Simultanément, un troisième scénariste prend le relais : André Cayatte, qui deviendra plus tard un réalisateur célèbre (Nous sommes tous des assassins). Il y en aura encore un quatrième, qui finalement signera le scénario définitif et les dialogues : Jacques Prévert.
Côté distribution, le rôle du capitaine Laurent (il s’appelait Renaud dans le roman et dans le scénario initial, mais la présence de Madeleine Renaud au générique a imposé un changement de nom) a été dévolu dès l’origine du projet à Jean Gabin, dont la popularité était immense après les succès de La Grande Illusion et de Gueule d’Amour.
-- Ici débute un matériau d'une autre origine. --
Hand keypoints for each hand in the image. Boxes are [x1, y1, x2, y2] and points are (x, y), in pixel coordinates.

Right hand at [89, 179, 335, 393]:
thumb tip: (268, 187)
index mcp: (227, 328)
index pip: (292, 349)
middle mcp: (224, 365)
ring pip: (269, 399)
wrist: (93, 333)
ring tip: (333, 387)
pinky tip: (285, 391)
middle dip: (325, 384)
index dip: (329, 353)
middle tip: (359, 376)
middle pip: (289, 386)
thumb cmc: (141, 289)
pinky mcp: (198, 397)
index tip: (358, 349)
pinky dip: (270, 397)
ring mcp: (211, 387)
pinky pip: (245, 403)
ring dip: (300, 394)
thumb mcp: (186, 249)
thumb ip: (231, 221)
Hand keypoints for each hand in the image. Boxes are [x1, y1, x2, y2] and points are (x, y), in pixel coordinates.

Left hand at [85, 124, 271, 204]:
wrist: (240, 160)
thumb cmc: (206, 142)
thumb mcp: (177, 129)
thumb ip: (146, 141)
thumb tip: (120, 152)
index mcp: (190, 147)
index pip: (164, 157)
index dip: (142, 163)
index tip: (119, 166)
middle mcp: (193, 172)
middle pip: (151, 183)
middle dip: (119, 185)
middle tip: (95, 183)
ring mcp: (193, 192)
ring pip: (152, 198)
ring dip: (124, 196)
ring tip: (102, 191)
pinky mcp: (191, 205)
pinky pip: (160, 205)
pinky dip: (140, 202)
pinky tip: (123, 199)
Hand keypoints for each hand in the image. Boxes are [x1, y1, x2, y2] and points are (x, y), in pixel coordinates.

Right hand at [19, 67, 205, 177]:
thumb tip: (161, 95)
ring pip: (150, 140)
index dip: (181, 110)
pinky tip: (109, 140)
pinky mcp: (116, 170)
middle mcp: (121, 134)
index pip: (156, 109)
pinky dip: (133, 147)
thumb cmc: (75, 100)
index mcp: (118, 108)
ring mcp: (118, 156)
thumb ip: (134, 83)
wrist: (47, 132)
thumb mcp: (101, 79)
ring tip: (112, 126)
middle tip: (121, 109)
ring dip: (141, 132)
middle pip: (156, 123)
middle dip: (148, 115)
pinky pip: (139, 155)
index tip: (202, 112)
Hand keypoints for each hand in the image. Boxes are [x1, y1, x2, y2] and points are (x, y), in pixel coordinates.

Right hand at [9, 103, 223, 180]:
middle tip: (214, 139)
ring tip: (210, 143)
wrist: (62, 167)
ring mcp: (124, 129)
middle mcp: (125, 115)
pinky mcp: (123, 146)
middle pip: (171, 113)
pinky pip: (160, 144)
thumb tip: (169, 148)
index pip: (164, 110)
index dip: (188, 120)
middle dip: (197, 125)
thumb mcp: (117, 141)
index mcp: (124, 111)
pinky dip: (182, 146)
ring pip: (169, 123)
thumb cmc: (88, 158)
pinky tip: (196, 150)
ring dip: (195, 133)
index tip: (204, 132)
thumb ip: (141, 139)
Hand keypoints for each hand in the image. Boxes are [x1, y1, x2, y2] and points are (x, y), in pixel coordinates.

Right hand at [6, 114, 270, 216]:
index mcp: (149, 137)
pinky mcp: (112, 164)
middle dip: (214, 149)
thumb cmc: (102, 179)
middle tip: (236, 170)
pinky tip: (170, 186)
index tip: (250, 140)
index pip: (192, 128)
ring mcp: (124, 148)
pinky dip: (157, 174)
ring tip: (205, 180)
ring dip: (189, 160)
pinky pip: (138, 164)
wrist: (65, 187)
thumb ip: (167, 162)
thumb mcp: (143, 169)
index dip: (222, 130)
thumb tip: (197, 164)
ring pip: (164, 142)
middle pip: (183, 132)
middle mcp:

Il était ainsi tout désigné pour incarner le modèle de courage et de sens du devoir auquel la France aspirait en cette sombre année 1939.
Inversement, le choix de Michèle Morgan pour le rôle de Catherine ne se fera que tardivement, en juin 1939, quelques semaines seulement avant le début du tournage. Avec ce choix, c’est le couple mythique du Quai des Brumes qui est reconstitué, et le scénario final s’en est trouvé fortement infléchi.
Le tournage de Remorques a lui aussi connu bien des péripéties, qui ont influencé l’aspect même du film. Il débute en juillet 1939 à Brest, pour une quinzaine de jours d’extérieurs. Le seul énoncé de cette date peut rétrospectivement nous donner à penser que la suite n’allait pas être simple. Les quelques scènes tournées dans les rues de Brest pendant cet été 39 constitueront d’ailleurs les dernières images connues de Brest avant les bombardements américains de 1944.
Pour ces extérieurs, Michèle Morgan, retenue par un autre tournage, ne peut se libérer que trois jours, juste le temps de tourner la scène centrale du film, sur la plage du Vougot.
De retour à Paris, l’équipe reprend le travail le 11 août aux studios de Billancourt pour les scènes d’intérieur.
L’entrée en guerre de la France le 3 septembre et la mobilisation de Gabin et Grémillon interrompent le tournage. Il reprendra sept mois plus tard, le 6 mai 1940, pour 25 jours, grâce à une permission exceptionnelle accordée aux deux hommes et à d’autres membres de l’équipe. Faute de temps, certaines scènes ne seront pas réalisées, imposant des ellipses dans le montage.
Quand le tournage est de nouveau interrompu, les Allemands sont sur le point d’entrer dans Paris. Le producteur Lucachevitch s’embarque pour les États-Unis. Louis Daquin, l’assistant réalisateur, et le monteur Marcel Cravenne emportent les bobines pour les mettre en lieu sûr dans le Midi.
La production redémarre début 1941, quand Grémillon est démobilisé. Entretemps, Morgan, puis Gabin ont eux aussi rejoint les États-Unis. Leur présence n’est heureusement pas indispensable aux quelques scènes restant à tourner. La dernière image est enregistrée le 2 septembre 1941. Grémillon, qui a pu récupérer les bobines dispersées lors de la débâcle, a déjà entrepris le montage. Le film peut finalement sortir le 27 novembre 1941 Il reçoit un accueil triomphal.